Dataset excerpts
┌──
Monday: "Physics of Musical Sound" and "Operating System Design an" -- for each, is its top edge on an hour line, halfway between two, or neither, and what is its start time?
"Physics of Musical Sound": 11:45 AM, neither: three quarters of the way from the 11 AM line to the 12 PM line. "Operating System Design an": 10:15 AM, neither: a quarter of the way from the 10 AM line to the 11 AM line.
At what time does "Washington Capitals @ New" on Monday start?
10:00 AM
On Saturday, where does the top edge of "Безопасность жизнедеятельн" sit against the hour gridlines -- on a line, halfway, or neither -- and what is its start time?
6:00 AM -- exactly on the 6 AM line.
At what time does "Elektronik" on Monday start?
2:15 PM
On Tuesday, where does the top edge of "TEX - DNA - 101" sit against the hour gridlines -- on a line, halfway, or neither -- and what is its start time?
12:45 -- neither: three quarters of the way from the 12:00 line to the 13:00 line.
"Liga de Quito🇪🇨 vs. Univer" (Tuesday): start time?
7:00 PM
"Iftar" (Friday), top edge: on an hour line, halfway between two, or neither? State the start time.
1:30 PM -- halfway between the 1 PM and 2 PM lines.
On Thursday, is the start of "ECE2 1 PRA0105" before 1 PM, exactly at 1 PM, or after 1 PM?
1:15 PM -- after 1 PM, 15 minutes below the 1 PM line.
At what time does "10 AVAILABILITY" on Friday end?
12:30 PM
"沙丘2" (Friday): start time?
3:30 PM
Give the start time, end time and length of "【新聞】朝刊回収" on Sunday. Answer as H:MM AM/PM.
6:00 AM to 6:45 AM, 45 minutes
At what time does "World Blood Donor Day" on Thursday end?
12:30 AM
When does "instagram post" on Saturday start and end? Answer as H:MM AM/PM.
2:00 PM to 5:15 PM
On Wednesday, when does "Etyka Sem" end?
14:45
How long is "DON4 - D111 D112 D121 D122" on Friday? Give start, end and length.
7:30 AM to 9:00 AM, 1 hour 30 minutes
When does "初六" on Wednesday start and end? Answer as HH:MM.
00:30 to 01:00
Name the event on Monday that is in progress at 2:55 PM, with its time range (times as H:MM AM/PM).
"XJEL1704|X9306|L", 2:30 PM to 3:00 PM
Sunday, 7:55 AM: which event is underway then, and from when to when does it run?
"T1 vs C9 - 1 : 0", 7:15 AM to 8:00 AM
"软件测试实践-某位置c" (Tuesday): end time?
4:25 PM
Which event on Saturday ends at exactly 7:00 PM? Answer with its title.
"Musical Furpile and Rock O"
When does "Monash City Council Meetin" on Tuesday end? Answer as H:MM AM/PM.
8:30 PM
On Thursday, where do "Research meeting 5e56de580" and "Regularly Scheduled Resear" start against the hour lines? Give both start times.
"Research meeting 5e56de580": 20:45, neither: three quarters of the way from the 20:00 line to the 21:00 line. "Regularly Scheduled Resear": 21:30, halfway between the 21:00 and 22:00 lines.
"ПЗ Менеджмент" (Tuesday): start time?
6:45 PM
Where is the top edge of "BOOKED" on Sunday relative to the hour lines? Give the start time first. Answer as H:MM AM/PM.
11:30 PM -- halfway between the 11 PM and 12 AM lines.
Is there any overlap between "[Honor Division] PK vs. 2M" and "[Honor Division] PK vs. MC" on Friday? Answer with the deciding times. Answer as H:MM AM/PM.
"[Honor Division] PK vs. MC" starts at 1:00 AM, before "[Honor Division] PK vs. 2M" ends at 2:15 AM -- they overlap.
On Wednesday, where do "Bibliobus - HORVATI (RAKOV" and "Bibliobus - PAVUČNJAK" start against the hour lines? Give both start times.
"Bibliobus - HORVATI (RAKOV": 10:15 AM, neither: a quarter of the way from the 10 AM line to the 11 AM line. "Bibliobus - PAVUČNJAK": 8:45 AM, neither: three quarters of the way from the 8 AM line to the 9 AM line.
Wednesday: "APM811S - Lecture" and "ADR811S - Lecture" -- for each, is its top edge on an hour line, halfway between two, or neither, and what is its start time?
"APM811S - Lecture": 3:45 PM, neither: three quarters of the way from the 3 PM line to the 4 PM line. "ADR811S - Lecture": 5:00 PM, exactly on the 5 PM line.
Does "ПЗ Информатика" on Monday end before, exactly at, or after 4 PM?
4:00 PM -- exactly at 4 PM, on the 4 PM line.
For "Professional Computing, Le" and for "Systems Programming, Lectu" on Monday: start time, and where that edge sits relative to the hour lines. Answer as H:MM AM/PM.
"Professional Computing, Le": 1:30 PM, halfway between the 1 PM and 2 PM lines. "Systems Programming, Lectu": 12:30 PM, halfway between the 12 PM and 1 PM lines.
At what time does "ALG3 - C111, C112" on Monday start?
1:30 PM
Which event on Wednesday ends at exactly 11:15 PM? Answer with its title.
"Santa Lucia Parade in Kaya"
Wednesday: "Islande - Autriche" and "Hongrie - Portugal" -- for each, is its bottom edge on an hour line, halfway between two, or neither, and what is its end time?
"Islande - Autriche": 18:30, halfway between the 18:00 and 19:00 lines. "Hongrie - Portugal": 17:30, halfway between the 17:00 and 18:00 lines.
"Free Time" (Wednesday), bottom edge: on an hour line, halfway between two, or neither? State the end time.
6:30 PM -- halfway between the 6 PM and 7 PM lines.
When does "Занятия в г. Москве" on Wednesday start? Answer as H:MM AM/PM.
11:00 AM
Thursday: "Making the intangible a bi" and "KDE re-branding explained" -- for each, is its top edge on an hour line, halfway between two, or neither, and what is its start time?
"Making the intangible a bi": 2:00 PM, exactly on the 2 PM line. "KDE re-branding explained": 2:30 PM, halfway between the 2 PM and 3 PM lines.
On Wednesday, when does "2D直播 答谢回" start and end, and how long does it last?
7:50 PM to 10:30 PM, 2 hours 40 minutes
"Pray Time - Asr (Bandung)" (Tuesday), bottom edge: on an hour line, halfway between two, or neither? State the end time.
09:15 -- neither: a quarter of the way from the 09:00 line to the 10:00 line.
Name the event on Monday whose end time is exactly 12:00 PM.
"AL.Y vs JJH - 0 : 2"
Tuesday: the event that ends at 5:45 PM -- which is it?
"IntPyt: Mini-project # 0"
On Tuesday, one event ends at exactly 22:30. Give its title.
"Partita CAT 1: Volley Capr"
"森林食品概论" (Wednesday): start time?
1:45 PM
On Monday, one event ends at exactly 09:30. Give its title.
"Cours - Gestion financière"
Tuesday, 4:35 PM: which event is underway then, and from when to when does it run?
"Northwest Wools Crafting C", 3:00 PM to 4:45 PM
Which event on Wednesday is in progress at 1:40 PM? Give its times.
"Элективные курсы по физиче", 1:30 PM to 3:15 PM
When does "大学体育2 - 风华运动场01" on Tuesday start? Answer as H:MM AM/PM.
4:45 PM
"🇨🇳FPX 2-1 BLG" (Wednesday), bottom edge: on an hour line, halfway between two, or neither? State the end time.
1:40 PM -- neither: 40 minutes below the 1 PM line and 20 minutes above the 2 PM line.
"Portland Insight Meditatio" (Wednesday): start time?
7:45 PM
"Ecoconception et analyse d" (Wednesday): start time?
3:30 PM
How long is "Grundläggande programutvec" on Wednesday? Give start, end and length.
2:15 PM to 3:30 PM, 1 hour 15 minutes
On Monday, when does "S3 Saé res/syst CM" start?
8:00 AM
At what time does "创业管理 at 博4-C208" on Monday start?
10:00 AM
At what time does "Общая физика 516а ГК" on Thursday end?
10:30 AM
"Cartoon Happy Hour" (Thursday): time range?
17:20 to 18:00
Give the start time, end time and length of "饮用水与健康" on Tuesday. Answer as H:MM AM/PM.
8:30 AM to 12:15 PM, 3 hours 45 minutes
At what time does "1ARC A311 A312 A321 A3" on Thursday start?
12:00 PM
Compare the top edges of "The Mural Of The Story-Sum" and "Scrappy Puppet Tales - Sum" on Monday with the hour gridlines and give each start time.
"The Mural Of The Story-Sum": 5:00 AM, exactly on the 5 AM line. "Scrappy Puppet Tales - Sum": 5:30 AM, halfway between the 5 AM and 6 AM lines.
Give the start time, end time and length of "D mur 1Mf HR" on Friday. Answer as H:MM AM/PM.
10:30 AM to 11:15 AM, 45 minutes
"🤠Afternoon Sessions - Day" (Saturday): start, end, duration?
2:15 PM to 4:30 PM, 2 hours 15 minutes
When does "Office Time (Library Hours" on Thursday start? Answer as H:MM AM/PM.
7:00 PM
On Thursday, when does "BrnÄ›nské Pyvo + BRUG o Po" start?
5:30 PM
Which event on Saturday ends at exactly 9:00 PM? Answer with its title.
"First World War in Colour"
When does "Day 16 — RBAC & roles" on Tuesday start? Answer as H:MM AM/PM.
└──
> **WRITTEN TASK**:
Pick out every line in the rows above that contains the word "Operating", and copy each one. Uppercase and lowercase must match.

> **REPLY**:
Monday: "Physics of Musical Sound" and "Operating System Design an" -- for each, is its top edge on an hour line, halfway between two, or neither, and what is its start time?
"Physics of Musical Sound": 11:45 AM, neither: three quarters of the way from the 11 AM line to the 12 PM line. "Operating System Design an": 10:15 AM, neither: a quarter of the way from the 10 AM line to the 11 AM line.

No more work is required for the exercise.